What happened if he didn’t reach the minimum?
“I wasn’t allowed to play basketball unless my grades were up to par,” he admits. “As I got older, it got a little more lenient. But that kind of ingrained it in my head that I have to be just as good in the classroom as I am on the court.”
The 6-9 power forward out of Atlanta is regarded as a top-5 prospect in the Class of 2017, thus making the possibility of him even considering an Ivy League school big news in recruiting circles.
That Carter takes school so seriously comes as no surprise to those who closely followed the youth travel circuit this spring/summer, though. After all, he did choose to miss the very first Nike EYBL session in April in order to be in
“This acting class in my school— it was really something I fell in love with after the first try,” says Carter. “They asked me if I could be in a play and I said, Of course I can.
“Once I found out it was at the same time as the EYBL session in Brooklyn, I simply had to make a choice. Do I want to try something new or go back to playing basketball? I decided to try something new.”

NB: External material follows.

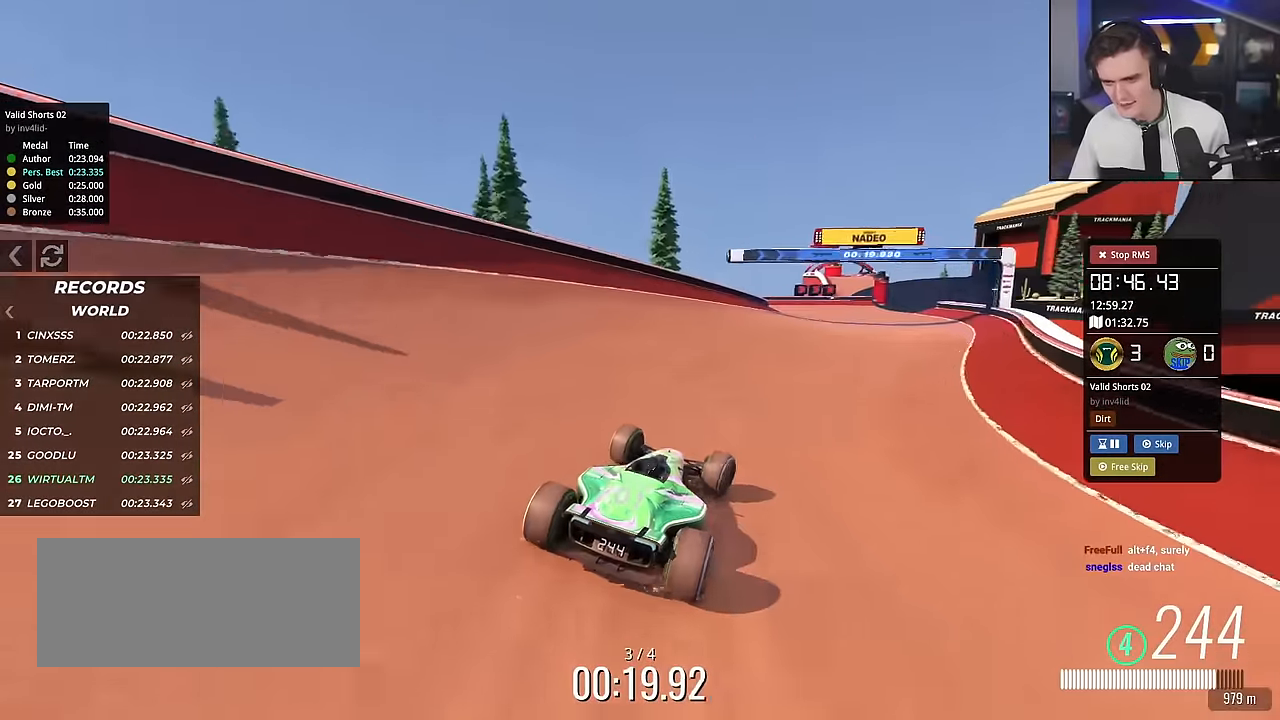
{"keys": ["right", "up"], "events": [[200, "right", "up"], [300, "left", "down"], [334, "left", "up"], [384, "right", "down"]]}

He ultimately played the role of a handyman in the Pulitzer-Prize winning play, You Can’t Take It With You, which premiered on Broadway in 1936.
After attending Fulton Leadership Academy as a freshman, a local public charter school, Carter transferred to Pace Academy for his sophomore year. Pace, a prestigious private school whose campus sits on 37 acres of land in the suburban ATL district of Buckhead, offers a much more rigorous curriculum.
“It was more of a challenging transition socially than academically,” says Carter of switching schools. “I went from a predominantly black school to now a predominantly white school. So it was just a different experience for me. But I think I adjusted pretty well.”
He’s led Pace into uncharted territory in the world of sports. Last season, the school claimed its first ever state basketball title after Carter posted a massive 30-point, 20-rebound performance in the Georgia Class AA championship game.
He averaged 21.6 points, 13.6 rebounds and 5.5 blocks per game on the year.
Highly touted for his prowess in the paint—whether it’s on the low block, crashing the glass or contesting shots—Carter says he likes to watch and model his game after DeMarcus Cousins and Anthony Davis.
Having claimed his second gold medal with Team USA’s U17 squad at the FIBA World Championships in Spain, where he led the team in rebounds and blocks, the focus now shifts to finishing this final year as strong as when it was required of him in elementary school.
“I simply just want to win another state title before going off to college,” says Carter. “And I want to finish with at least a 3.8 GPA. But I’ll be aiming for that 4.0.”